• Provided text:
==*==

It is often said that ‘mother knows best’. In the case of this 1920s home in Dorking, Surrey, it would be hard to dispute this – especially when you discover that the mother in question is an award-winning artist and a designer who has helped her daughter transform a simple family home into a masterpiece.
Externally,Kate and Jason’s house in a leafy residential street in Dorking, does not have ambitions that rock the universe. It is, however, my favourite in its street. It was, in 1928, the first to be built here and today is set apart from its rendered neighbours by its individual style, warm-and-weathered brown brick and general air of gentle welcome.
However, the house’s unassuming exterior belies an interior that is one great basket of light – an interior that, while not changing the world beyond the front door, has certainly changed the lives of all lucky enough to live here. Kate and Jason took over a house that was designed for 1930s’ living and updated piece-meal over years, and transformed it into a truly outstanding home for a 21st century family.

==*==

• Work item A:
From the Dorking house article, repeat the passage that begins at the words "It is often" and stops after the words "into a masterpiece.".
• Work item B:
According to the Dorking house article, in what year was the house built?
• Work item C:
Using the Dorking house article, explain why it would be hard to dispute that "mother knows best" in the case of this home.

• Recorded information:
==*==

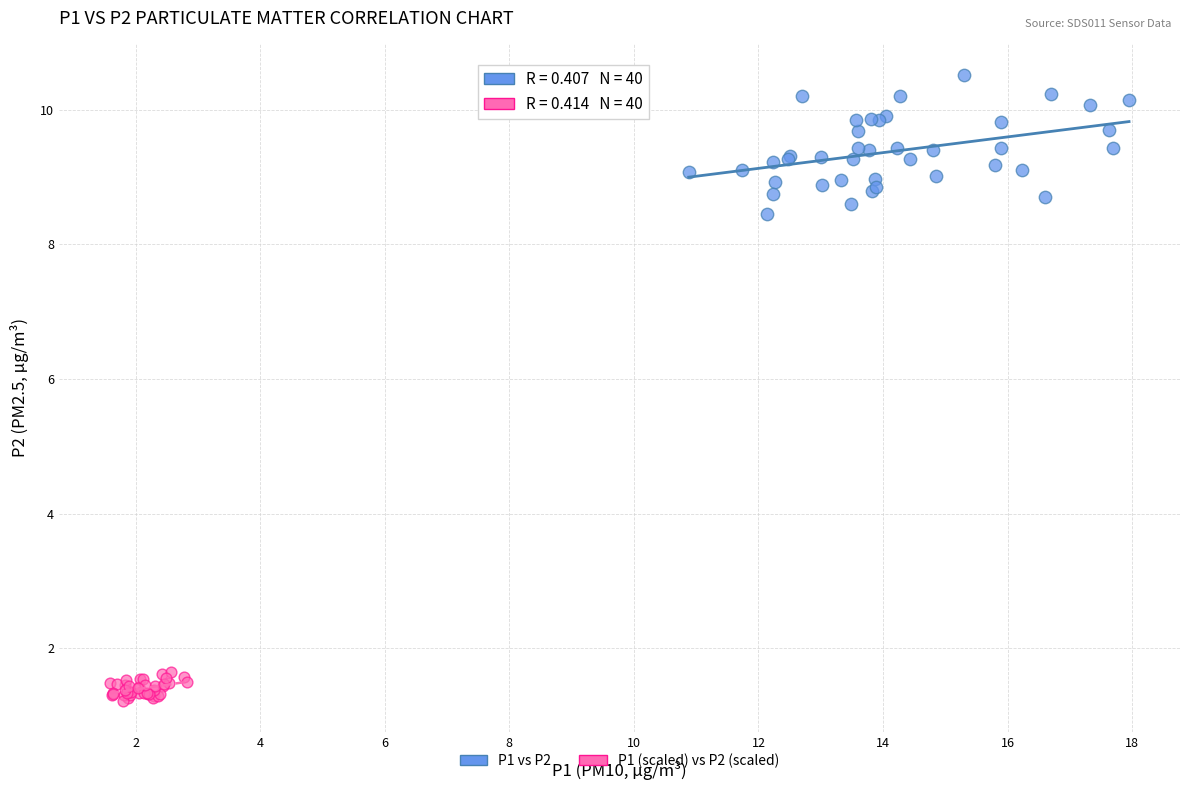

Which series reaches the maximum Y coordinate?

P1 vs P2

==*==

• Answer A:
It is often said that ‘mother knows best’. In the case of this 1920s home in Dorking, Surrey, it would be hard to dispute this – especially when you discover that the mother in question is an award-winning artist and a designer who has helped her daughter transform a simple family home into a masterpiece.

• Answer B:
It was built in 1928.

• Answer C:
The mother in question is an award-winning artist and designer. She helped her daughter transform a simple family home into a masterpiece.